The core logic is that as protocol complexity grows exponentially, manual audits cannot cover all attack vectors. AI-assisted formal verification can mathematically prove code correctness, fundamentally eliminating smart contract vulnerabilities and consensus layer flaws. Coupled with the concept of “forward-looking testing”—ensuring the protocol can operate safely even if the core development team disappears—Ethereum’s investment in protocol solidification is shifting from passive response to active defense.

How the Timeline of the Five-Year Roadmap Creates a Predictable Engineering Delivery Rhythm

From an upgrade rhythm perspective, Ethereum has moved from fragmented updates centered on EIPs to an era of “predictable engineering delivery.” The 2025 Pectra and Fusaka hard forks demonstrated the feasibility of semi-annual upgrades; in 2026, the plans for Glamsterdam (first half) and Hegotá (second half) further clarify the engineering roadmap.

Glamsterdam, launched in late April 2026, is the first comprehensive testnet integrating ePBS and block-level access lists. This is the largest integrated testing phase since the merge in September 2022. Hegotá will extend to shorter slot times, anti-censorship mechanisms, and deeper upgrades like account abstraction. Combined with the three-stage ZK-EVM timeline and preparations for quantum resistance, Ethereum’s evolution over the next five years has a complete timeline from execution layer to consensus layer, from short-term optimization to long-term solidification.

Summary

Vitalik’s five-year Ethereum roadmap advances along three parallel tracks: short-term scalability, quantum resistance, and ZK-EVM mainstreaming. In the short term, Glamsterdam’s upgrade will boost throughput to 10,000 TPS through ePBS, gas re-pricing, and parallel verification. For quantum resistance, optimizing 2-3 KB signatures and 200k gas costs are the current focus, with solutions covering hash signatures, lattice cryptography, and vectorization. Long-term, the three-phase ZK-EVM roadmap centers on 2028, aiming to become the main verification method, achieving 10-20 seconds finality per slot and enabling lightweight devices to independently verify on-chain data. Account abstraction and state layer scalability support user experience and system sustainability, while formal verification and Lean Consensus underpin the protocol’s long-term security. The engineering cadence over five years signifies Ethereum’s shift from narrative-driven development to predictable, system-level delivery.

FAQ

Q1: What are the specific time points in the ZK-EVM three-phase roadmap?

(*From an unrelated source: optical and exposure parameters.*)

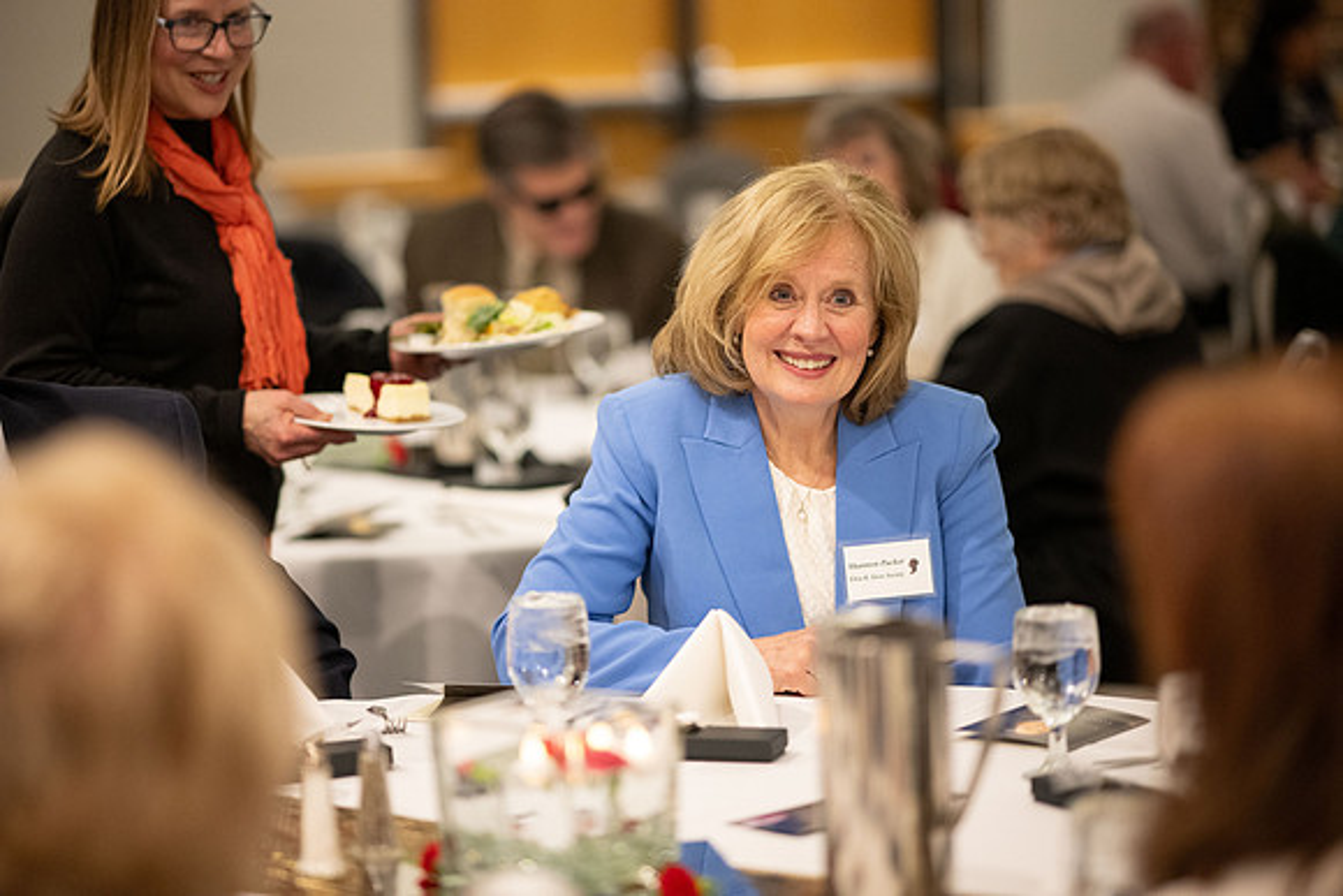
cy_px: 448
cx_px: 672
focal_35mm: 105
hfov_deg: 19.5
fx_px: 3918
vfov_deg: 13.0
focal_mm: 105
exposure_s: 1/400
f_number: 1.4
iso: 2000
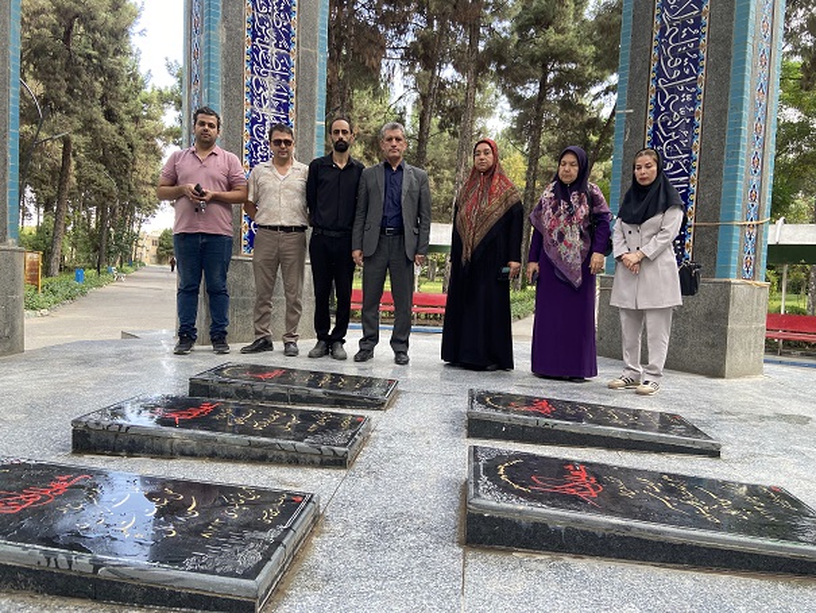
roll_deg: -2.1
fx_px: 613
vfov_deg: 53.1
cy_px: 306
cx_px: 408
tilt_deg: -4.2
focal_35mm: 26
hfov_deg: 67.3
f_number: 1.8
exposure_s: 1/146
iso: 32
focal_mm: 4.25
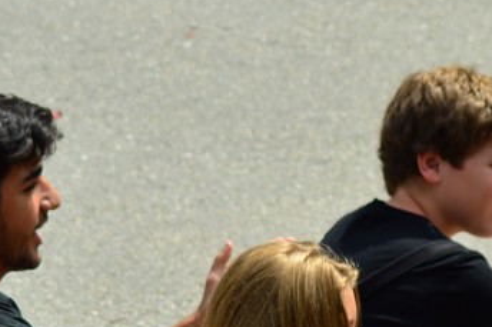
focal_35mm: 536
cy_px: 365
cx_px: 675
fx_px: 7321
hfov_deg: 3.8
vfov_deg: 2.6
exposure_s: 1/400
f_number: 7.1
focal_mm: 120
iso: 100
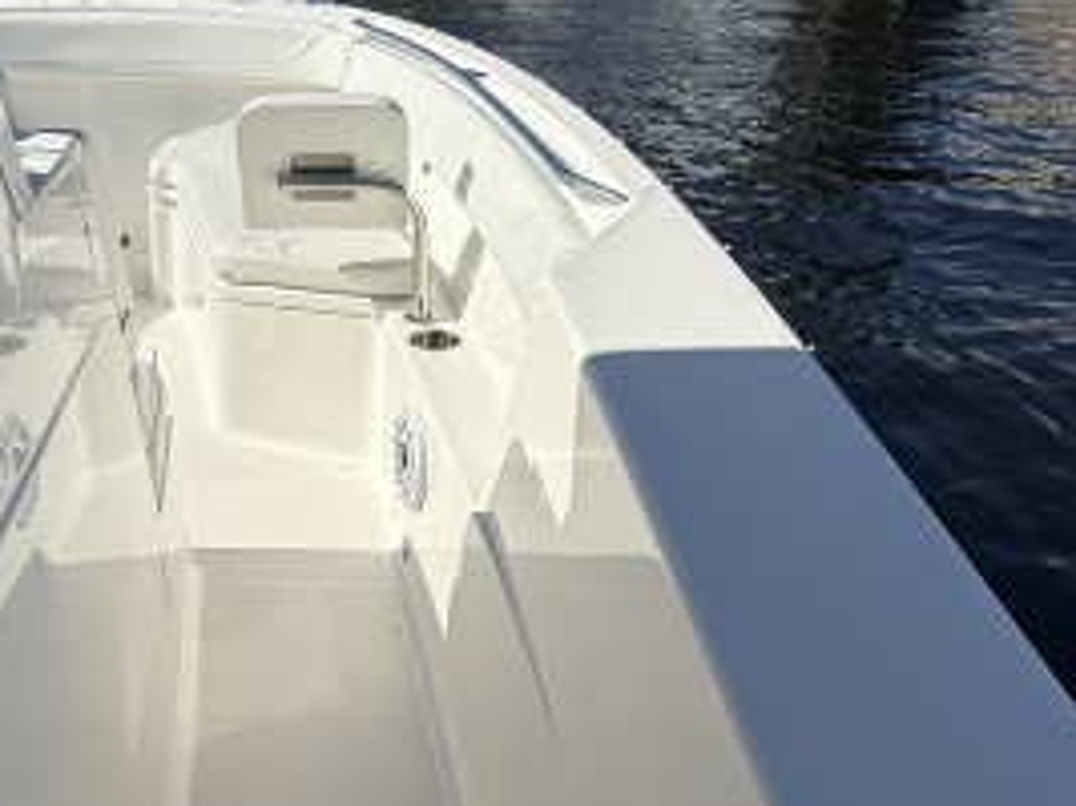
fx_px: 1087
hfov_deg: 51.7
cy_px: 326
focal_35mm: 35
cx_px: 361
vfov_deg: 40.5
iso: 40
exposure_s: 1/6173
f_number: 2.2
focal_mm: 2.22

2025: Achieve “sufficient speed” for real-time EVM execution verification; 2026: Reach “sufficient security” starting with deployment on a small proportion of nodes; around 2028: Become the primary verification method for Ethereum chain, with 10-20 seconds per slot finality, enabling lightweight devices like smartphones and IoT gadgets to independently verify on-chain data.

Q2: What are the main efficiency bottlenecks faced by quantum-resistant signatures?

Current quantum-resistant signatures are about 2-3 KB in size (current elliptic curve signatures are 64 bytes), with on-chain gas costs around 200k (currently 3,000). Solutions include hash-based signatures, lattice cryptography, and vectorization processing.

Q3: What are the main changes introduced by the Glamsterdam upgrade?

Glamsterdam is a major hard fork in the first half of 2026, with core changes including: ePBS introducing block construction separation of duties, block-level access lists enabling parallel verification, gas re-pricing and multi-dimensional gas mechanisms, and increasing gas limit to 200 million. The goal is to boost theoretical throughput to 10,000 TPS, with smart contract call fees expected to decrease by approximately 78.6%.

Q4: What does EIP-8141 account abstraction mean for ordinary users?

EIP-8141 redefines transactions as a series of calls, with native support for smart contract wallets, gas fee sponsorship, quantum-resistant signatures, and privacy protocols at the protocol layer. Users can use social recovery wallets, initiate transactions without holding ETH (via gas sponsorship), and incorporate privacy features, significantly lowering entry barriers and enhancing account security.